── PROVIDED DATA

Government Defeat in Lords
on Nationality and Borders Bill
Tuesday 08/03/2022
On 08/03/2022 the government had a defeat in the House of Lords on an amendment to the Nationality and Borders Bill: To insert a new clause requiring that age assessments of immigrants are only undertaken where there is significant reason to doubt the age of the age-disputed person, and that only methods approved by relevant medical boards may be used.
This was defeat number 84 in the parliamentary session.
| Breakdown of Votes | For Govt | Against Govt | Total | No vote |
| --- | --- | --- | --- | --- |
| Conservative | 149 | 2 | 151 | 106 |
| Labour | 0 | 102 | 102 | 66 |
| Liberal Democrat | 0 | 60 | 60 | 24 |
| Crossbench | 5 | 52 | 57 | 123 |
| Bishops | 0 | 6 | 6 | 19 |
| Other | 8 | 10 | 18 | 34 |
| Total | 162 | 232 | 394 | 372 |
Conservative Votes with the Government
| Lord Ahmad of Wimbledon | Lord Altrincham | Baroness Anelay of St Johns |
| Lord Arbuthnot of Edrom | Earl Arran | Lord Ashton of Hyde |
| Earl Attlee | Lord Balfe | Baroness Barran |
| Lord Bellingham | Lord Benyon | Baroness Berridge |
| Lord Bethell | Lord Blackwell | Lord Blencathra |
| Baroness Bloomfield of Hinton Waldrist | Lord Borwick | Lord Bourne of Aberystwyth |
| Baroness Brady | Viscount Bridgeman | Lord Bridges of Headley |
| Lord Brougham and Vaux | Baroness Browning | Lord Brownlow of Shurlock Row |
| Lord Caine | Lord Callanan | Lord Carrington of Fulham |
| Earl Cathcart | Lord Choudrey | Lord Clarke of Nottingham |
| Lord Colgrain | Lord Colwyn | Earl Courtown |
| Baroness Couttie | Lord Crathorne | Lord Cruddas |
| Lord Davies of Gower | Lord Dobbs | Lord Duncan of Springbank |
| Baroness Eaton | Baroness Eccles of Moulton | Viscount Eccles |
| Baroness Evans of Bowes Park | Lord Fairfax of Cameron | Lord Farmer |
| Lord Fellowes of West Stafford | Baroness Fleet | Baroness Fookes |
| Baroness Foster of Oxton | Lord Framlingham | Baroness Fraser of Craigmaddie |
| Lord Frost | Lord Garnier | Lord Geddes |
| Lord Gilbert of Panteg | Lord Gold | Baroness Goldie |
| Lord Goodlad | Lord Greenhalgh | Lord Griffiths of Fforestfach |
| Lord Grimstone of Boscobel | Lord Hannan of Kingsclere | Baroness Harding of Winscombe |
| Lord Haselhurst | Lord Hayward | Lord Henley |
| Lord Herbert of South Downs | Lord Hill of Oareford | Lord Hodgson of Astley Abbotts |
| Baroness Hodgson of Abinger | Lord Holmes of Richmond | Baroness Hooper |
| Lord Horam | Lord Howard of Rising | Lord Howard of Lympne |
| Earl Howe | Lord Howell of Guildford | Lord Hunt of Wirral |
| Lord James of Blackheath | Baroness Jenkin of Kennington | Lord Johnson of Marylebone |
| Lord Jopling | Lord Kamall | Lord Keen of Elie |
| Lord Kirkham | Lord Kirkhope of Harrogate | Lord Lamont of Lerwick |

────

(YOUR TASK): Find each line in the data above with the word "Borders", then copy it.

(RESPONSE TO THIS EXERCISE):
on Nationality and Borders Bill
On 08/03/2022 the government had a defeat in the House of Lords on an amendment to the Nationality and Borders Bill: To insert a new clause requiring that age assessments of immigrants are only undertaken where there is significant reason to doubt the age of the age-disputed person, and that only methods approved by relevant medical boards may be used.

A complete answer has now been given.